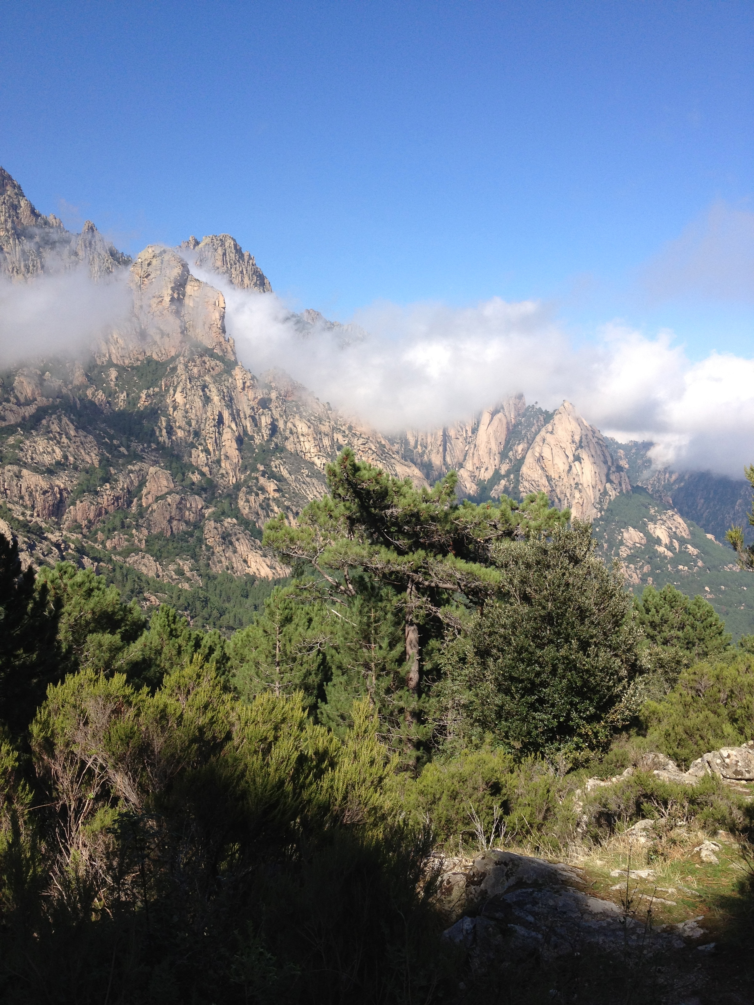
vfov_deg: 52.6
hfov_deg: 40.7
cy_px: 502
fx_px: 1016
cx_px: 377
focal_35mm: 35
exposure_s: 1/1346
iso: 64
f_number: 2.4
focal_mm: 4.28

__Your task__: Word for word, write out the full listing, leaving the pictures aside.

__Output__:
vfov_deg: 52.6
hfov_deg: 40.7
cy_px: 502
fx_px: 1016
cx_px: 377
focal_35mm: 35
exposure_s: 1/1346
iso: 64
f_number: 2.4
focal_mm: 4.28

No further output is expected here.